Walter Katz, Chicago Mayor Rahm Emanuel’s deputy chief of staff for public safety, who specializes in police reform and accountability, also has a connection to Donnegan. Katz said in a Tribune op-ed last year that Donnegan was his great-great-great-great uncle, something he learned while researching his ancestry and linked that to his career choice as a public defender and social justice advocate.
“Many African Americans can point to someone in their family, in their extended family, who has been the victim of racial violence or police overreach, an unlawful stop, an unlawful search, an unlawful use of force or an unlawful arrest,” Katz said in an interview Friday.
Teresa Haley, former president of the Springfield branch of the NAACP, said the city remains racially segregated more than a century after the riots. Haley said she lobbied to have the site of the riots designated a national monument, working with elected officials, and that Biden’s announcement meant a lot to her because it’s important for people to understand the negative impact the riots had on Black residents.
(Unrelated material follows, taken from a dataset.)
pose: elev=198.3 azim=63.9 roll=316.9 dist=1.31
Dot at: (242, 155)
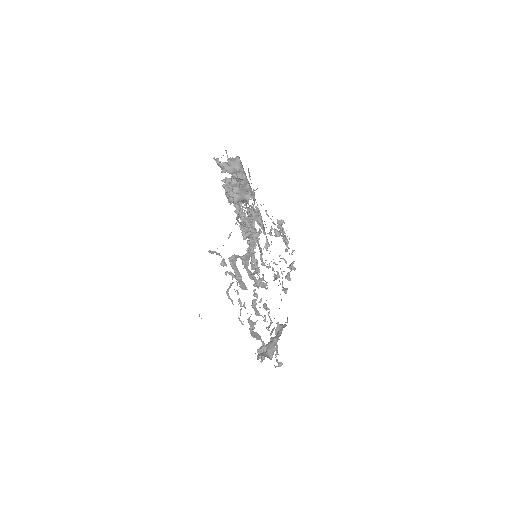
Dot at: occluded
“What we hope now and what I want to see is that when people come to Springfield and they come to where the memorial and the monument are going up, it will be an opportunity to reflect,” Haley said. “It’s an opportunity to reflect and put yourself in someone’s shoes, to imagine living in that time, living through those race riots. And black and white people lost their lives.”
The chain of events that led to the riot began on August 14, 1908, when two black men, Joe James and George Richardson, were jailed. Richardson was accused of raping a white woman and James of killing a white man.
A large crowd of whites gathered outside the jail demanding the release of the two men so the mob could lynch them. To prevent this, the county sheriff and a white merchant secretly took the two men out of the jail and put them on a train that took them to another jail about 60 miles away in Bloomington.
When the mob learned of the news, it escalated into violence, setting fire to black-owned homes and businesses in Springfield and attacking residents and business owners. Within days, about 30 businesses in one neighborhood—half owned by blacks and most by Jews—were looted and vandalized. Several dozen homes belonging to black residents of the city were also destroyed.
Illinois Governor Charles Deneen called in the Illinois National Guard to help control the riots.
Ultimately, James was convicted of murder and sentenced to death by an all-white jury. Richardson was freed after the woman who had accused him of rape recanted her conviction.
In a statement released earlier this week, Sen. Durbin, who has a home in Springfield, said the race riot was “a violent and hateful tragedy” that “we cannot turn a blind eye to.”
“Together, we can honor the lives lost in the deadly riot and reaffirm our commitment to combating bias in Illinois and across the country,” he said.
At the annual Democratic political rally at the Illinois State Fair in Springfield on Wednesday, Budzinski stressed the importance of creating the monument to educate future generations of residents and visitors to the capital about the riot and to ensure it is not forgotten.
“We come out of the murder of Sonya Massey, being able to acknowledge our history in Springfield and tell the honest truth and the history of our city and our community, and how we can look forward, how much progress we still have to make,” Budzinski said.
Katz called the proclamation “an important and long-overdue step,” calling the riot “a little-told story that still reverberates today.”
“We still have these vestiges, like the vestiges of redlining, where people of color, black people, were not allowed to live in many places in cities in the North,” he said. “So today, the commemoration recognizes the importance of history and the importance of the black experience in the fabric of America, and especially since we’ve seen such a surge in recent years, this backlash against the teaching of history.”